Sua obra é referência da arquitetura escandinava do pós-guerra: economia de meios, integração com a paisagem e escala humana.
O que torna o Louisiana Museum tão especial?
O segredo é o percurso. O visitante atravessa a vila neoclássica de 1855, segue por corredores envidraçados e passa por salas em tijolo branco.
O jardim com esculturas de Calder, Moore e Giacometti aparece pelas janelas o tempo todo.
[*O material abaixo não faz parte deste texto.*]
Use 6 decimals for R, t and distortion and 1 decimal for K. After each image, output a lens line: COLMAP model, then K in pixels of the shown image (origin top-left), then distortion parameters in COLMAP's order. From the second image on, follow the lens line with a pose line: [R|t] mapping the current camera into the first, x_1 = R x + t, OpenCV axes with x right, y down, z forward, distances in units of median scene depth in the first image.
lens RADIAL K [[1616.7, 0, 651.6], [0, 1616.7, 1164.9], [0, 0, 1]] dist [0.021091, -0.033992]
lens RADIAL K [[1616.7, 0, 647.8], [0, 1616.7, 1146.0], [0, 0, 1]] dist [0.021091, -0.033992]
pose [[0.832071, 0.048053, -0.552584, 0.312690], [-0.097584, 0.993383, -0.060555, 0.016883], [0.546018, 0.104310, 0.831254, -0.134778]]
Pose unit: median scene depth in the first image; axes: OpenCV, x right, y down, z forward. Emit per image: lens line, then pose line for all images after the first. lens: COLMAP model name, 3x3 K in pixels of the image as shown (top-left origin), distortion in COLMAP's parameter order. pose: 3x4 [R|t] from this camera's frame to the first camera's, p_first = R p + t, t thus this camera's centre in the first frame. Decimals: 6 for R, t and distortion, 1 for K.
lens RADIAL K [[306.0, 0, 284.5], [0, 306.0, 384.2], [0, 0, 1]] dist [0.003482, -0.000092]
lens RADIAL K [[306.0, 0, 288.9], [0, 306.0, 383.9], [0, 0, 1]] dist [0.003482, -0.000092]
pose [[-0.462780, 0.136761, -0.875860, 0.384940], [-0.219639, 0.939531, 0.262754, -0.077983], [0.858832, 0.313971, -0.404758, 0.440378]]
Arte, arquitetura e paisagem viram uma experiência única.
O resultado é um museu sem cansaço — você anda horas sem perceber.
Quem foi Vilhelm Wohlert, sócio de Jørgen Bo?
Wohlert (22/12/1920 - 14/06/2007) foi arquiteto dinamarquês formado na mesma Royal Danish Academy.
Antes do Louisiana, passou um período como visiting fellow em Berkeley (EUA), onde absorveu a influência de Frank Lloyd Wright.
Trouxe a referência de pavilhão baixo e integração com o terreno que dialogou com a tradição dinamarquesa de Bo.
Quais são as fases de ampliação do Louisiana Museum?
O museu foi ampliado em cinco fases ao longo de 33 anos, todas assinadas por Bo e Wohlert.
Pavilhão original (1958), ala leste (1971), ala norte (1976), sala de concertos (1982) e ala sul subterrânea (1991).
Cada fase mantém o vocabulário das anteriores: mesma altura, mesmo tijolo branco, mesmas janelas contínuas. O conjunto vira um anel em torno do jardim.
Jørgen Bo influenciou arquitetos contemporâneos?
Sim, e em escala global. A poética de percurso, luz difusa e paisagem integrada ecoa em escritórios de gerações posteriores.
Casos claros: SANAA (Kazuyo Sejima e Ryue Nishizawa), o australiano Glenn Murcutt e o brasileiro Studio MK27 de Marcio Kogan.
Não são cópias — são variações regionais do mesmo método projetual destilado por Bo no Louisiana.